Oh, man. If you did that here in Italy, you’d probably get jail time.
Stealing traffic cones out of frustration, I mean. The whole thing about legally stealing money from consumers/civilians happens just the same in Italy too.
I cannot stress this enough: I did not steal those traffic cones, I purchased them.
Oh yeah! Stick it to the man, Ty!
Some days, Ty, I wish you weren’t so amazing.
You’re still hopped up on your meds from a couple weeks back, aren’t you? Let’s just hope no one tells you that Batman ’66/Green Hornet thing is all just a drug induced fantasy too….
You should have kept the cones and “sold” them back for the 9 bucks.
I think the other thing this teaches us — if you hadn’t gotten there BEFORE 5, this wouldn’t have happened. So lateness is actually a virtue.
Oh, man, I hope the follow-up cartoon is a good one.

_Exercise input_
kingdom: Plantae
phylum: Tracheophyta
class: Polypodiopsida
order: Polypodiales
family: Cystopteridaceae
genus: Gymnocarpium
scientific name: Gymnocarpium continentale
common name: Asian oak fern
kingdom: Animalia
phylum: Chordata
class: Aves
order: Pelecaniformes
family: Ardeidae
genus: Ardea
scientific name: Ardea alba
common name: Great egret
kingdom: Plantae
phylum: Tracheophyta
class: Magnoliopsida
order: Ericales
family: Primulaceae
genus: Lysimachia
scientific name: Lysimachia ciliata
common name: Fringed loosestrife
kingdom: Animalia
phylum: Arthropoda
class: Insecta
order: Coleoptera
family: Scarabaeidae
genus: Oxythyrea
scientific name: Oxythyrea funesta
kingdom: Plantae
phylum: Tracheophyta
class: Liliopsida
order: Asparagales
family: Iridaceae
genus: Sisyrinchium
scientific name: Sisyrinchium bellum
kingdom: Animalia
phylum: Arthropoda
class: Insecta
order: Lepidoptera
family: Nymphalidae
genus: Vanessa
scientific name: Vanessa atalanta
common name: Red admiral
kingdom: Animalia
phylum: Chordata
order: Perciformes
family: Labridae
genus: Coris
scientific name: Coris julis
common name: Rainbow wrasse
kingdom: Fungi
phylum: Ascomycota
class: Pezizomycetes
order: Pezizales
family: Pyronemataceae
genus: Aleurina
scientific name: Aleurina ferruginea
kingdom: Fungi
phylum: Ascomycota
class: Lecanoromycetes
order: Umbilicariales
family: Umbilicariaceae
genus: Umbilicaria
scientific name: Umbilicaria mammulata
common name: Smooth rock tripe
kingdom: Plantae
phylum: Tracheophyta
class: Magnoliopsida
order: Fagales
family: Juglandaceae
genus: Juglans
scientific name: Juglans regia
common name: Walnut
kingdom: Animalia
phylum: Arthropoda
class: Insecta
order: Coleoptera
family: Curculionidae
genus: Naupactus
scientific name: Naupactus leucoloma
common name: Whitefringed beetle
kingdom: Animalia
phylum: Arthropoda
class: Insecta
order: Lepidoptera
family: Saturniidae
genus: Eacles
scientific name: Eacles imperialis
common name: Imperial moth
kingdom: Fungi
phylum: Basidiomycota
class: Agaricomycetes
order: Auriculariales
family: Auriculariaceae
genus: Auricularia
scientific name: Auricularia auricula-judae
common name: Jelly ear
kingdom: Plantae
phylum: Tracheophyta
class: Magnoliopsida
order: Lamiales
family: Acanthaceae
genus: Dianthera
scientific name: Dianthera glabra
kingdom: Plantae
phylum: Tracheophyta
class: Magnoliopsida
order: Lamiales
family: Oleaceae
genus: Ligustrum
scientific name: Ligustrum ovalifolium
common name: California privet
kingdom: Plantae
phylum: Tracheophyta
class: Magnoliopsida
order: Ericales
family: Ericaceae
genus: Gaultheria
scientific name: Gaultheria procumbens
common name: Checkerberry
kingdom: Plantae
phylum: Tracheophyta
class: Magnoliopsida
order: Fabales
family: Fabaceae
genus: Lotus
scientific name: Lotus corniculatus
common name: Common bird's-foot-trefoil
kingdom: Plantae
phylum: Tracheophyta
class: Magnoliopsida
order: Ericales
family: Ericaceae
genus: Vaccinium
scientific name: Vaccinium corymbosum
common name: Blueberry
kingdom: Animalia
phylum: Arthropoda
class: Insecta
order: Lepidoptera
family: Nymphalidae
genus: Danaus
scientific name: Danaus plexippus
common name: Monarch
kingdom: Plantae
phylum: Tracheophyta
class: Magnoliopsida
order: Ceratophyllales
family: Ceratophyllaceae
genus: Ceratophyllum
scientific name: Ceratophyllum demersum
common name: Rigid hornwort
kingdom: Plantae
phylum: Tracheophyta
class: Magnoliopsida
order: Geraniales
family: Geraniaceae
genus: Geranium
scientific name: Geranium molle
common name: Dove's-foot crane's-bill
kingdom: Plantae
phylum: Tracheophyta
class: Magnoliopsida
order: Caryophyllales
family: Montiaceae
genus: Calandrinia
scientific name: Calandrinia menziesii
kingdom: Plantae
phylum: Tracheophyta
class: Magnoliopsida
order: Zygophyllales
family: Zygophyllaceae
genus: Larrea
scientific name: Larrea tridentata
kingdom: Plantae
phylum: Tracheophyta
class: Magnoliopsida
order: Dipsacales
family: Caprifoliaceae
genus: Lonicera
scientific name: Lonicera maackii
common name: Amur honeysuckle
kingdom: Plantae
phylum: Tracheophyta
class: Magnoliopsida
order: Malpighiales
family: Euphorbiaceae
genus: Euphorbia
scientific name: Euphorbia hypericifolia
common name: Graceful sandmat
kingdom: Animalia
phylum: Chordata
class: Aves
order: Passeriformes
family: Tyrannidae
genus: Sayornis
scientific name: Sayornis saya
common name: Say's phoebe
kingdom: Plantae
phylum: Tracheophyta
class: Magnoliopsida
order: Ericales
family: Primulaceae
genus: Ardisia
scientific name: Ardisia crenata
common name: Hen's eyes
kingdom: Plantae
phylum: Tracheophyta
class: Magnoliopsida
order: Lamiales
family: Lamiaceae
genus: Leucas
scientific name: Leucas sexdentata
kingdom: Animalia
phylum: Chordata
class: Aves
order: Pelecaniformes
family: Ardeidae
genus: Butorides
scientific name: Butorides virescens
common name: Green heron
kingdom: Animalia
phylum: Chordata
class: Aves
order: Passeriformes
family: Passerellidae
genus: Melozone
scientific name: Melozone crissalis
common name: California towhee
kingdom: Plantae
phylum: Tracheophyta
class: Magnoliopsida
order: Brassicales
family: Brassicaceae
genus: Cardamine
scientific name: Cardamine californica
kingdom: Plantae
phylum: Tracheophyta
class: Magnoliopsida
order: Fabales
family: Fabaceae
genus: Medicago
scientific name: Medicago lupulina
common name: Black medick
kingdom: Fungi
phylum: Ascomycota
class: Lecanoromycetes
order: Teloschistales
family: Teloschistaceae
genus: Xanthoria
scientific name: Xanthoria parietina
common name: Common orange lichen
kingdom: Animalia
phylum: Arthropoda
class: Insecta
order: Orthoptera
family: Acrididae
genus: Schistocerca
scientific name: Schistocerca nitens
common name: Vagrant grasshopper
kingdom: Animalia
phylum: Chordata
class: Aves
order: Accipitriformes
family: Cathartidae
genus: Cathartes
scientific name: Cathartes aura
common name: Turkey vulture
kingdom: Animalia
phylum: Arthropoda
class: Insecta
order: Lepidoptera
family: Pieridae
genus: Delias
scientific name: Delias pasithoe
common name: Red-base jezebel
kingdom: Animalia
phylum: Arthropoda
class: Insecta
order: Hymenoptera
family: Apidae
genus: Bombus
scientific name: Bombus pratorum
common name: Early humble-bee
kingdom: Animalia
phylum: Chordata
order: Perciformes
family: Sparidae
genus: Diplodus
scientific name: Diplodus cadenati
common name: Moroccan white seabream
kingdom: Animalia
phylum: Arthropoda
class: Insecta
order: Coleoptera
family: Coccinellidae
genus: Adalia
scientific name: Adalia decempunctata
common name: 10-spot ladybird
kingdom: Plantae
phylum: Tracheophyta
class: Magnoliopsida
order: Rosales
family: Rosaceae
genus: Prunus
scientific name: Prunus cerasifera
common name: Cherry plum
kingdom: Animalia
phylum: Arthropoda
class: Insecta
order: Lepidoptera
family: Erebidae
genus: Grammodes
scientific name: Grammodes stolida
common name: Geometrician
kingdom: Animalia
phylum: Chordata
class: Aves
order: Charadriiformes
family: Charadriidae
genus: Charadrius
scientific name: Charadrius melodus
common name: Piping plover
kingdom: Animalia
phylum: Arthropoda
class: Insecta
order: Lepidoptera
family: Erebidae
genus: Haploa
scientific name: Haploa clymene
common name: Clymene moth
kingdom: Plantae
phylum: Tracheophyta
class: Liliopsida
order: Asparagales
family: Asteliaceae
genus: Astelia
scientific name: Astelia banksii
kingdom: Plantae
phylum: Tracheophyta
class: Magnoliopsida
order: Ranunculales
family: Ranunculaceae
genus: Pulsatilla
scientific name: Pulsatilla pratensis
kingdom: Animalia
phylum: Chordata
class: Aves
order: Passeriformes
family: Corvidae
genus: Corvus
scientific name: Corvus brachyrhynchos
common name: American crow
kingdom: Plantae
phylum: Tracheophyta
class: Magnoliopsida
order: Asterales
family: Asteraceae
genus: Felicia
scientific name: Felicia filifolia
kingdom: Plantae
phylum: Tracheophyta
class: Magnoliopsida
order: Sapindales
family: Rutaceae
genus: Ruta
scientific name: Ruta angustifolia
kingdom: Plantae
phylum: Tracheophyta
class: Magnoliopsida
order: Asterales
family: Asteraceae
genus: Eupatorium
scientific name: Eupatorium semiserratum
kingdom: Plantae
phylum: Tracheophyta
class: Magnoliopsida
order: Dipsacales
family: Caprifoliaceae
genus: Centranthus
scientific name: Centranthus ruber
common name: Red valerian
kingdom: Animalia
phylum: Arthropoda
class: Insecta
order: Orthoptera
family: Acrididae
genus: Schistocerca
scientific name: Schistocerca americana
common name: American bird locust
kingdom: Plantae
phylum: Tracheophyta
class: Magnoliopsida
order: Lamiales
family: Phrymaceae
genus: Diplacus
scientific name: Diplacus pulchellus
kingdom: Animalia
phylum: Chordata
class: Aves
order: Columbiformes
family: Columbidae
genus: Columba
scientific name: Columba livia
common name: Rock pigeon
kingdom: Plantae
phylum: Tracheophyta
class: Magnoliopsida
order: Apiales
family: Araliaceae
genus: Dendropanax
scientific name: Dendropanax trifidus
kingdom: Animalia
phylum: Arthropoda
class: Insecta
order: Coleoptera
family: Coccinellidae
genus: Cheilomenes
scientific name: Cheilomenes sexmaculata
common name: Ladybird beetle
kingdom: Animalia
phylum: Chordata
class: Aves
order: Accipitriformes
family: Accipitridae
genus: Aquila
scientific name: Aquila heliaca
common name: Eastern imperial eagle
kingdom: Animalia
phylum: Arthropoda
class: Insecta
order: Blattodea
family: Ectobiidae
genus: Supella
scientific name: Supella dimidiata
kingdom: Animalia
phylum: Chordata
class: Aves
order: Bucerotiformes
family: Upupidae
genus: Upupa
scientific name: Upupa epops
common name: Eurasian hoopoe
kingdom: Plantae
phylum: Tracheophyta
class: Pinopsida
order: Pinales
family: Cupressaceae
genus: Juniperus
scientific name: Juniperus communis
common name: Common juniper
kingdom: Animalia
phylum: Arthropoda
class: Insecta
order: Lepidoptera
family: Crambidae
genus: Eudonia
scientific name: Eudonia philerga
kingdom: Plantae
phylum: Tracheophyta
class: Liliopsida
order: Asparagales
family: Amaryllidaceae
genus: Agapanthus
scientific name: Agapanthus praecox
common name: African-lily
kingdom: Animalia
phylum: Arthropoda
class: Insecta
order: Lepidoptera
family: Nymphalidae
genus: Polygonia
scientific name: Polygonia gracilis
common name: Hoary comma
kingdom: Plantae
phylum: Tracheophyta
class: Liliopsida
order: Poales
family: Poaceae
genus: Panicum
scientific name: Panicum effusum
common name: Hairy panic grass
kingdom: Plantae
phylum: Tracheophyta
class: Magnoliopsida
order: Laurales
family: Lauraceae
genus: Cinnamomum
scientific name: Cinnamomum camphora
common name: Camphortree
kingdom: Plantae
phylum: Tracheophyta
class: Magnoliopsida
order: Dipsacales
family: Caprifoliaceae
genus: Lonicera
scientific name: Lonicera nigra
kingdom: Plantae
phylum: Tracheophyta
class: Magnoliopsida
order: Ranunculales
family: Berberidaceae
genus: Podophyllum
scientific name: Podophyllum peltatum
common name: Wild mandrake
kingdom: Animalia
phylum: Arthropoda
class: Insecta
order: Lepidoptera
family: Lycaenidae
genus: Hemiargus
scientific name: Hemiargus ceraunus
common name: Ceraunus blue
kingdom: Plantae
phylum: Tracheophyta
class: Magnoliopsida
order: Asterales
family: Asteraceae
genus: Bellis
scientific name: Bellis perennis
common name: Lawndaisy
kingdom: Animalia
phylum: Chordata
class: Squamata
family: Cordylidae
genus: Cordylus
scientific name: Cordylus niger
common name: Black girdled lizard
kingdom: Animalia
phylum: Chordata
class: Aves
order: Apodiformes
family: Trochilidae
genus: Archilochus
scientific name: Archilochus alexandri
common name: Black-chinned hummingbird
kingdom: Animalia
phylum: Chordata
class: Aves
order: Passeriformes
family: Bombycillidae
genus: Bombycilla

_To do_
1. Render the rows as a Markdown table with columns headed "No." and "Line," one row number and one line per row and blank lines omitted. Start with the first line of the rows and go on through the line with "genus: Oxythyrea".
2. Extend the comment thread about the traffic cones with a few more comments in the same vein.
The comments about traffic cones and the rows of names for living things are separate material with no link between them.

_Responses for each task_
1.
| No. | Line |
|---|---|
| 1 | kingdom: Plantae |
| 2 | phylum: Tracheophyta |
| 3 | class: Polypodiopsida |
| 4 | order: Polypodiales |
| 5 | family: Cystopteridaceae |
| 6 | genus: Gymnocarpium |
| 7 | scientific name: Gymnocarpium continentale |
| 8 | common name: Asian oak fern |
| 9 | kingdom: Animalia |
| 10 | phylum: Chordata |
| 11 | class: Aves |
| 12 | order: Pelecaniformes |
| 13 | family: Ardeidae |
| 14 | genus: Ardea |
| 15 | scientific name: Ardea alba |
| 16 | common name: Great egret |
| 17 | kingdom: Plantae |
| 18 | phylum: Tracheophyta |
| 19 | class: Magnoliopsida |
| 20 | order: Ericales |
| 21 | family: Primulaceae |
| 22 | genus: Lysimachia |
| 23 | scientific name: Lysimachia ciliata |
| 24 | common name: Fringed loosestrife |
| 25 | kingdom: Animalia |
| 26 | phylum: Arthropoda |
| 27 | class: Insecta |
| 28 | order: Coleoptera |
| 29 | family: Scarabaeidae |
| 30 | genus: Oxythyrea |

2.
It will be drawn on toilet paper, snuck out from a jail cell. 🙂
I’m starting to think you guys are rooting for a visit at the door from five-O. I’m not planning on a life on the lam…
I am in awe of your bad assness.
My curiosity did gnaw at me and I did click on the Superheroes of Parking website. I think the entire industry is summed up when, to illustrate which of their products best illustrates “First Class Service”, they use a photo a large-ish gray metal box on wheels. Because when I think of First Class Service, I don’t think of well-spoken friendly well-dressed human type persons, I think of a big metal box. On wheels. These are the sorts of things that give democracy a bad name. They deserve rebellious response.